It’s a well-known fact that energy efficient homes save their owners money but now a new study shows that they’re also better mortgage investments.
Homes with lower HERS Index Scores (a measurement of energy efficiency) were deemed as low mortgage default risks, and mortgage default risks were 32 percent lower on average with Energy Star-labeled homes.
This is according to a report by the University of North Carolina’s Center for Community Capital, and the Institute for Market Transformation. The report is based on a study using a sample of 71,000 mortgage loans, compiled from across 38 states and the District of Columbia.
The sample was restricted to single-family, owner-occupied homes whose mortgages were contracted during 2002-2012. RESNET supplied both the addresses and the homes’ HERS Index Scores to the University of North Carolina for the purposes of this study.

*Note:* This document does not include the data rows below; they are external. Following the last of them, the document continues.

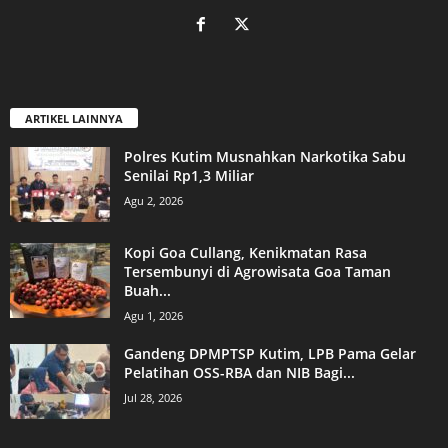
ARTIKEL LAINNYA
Polres Kutim Musnahkan Narkotika Sabu
Senilai Rp1,3 Miliar
Agu 2, 2026
Kopi Goa Cullang, Kenikmatan Rasa
Tersembunyi di Agrowisata Goa Taman
Buah...
Agu 1, 2026
Gandeng DPMPTSP Kutim, LPB Pama Gelar
Pelatihan OSS-RBA dan NIB Bagi...
Jul 28, 2026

The lower risks related with energy efficient homes should be taken into consideration when underwriting mortgage loans. According to the study, Fannie Mae, Freddie Mac and FHA should encourage underwriting flexibility for mortgages on energy efficient homes, and also promote energy efficiency to consumers and their lenders.
According to the study, Congress should take into account the report’s findings when deliberating on legislation to improve the accuracy of mortgage underwriting used by federal mortgage agencies. Congress should also ensure that energy costs are considered during the underwriting process.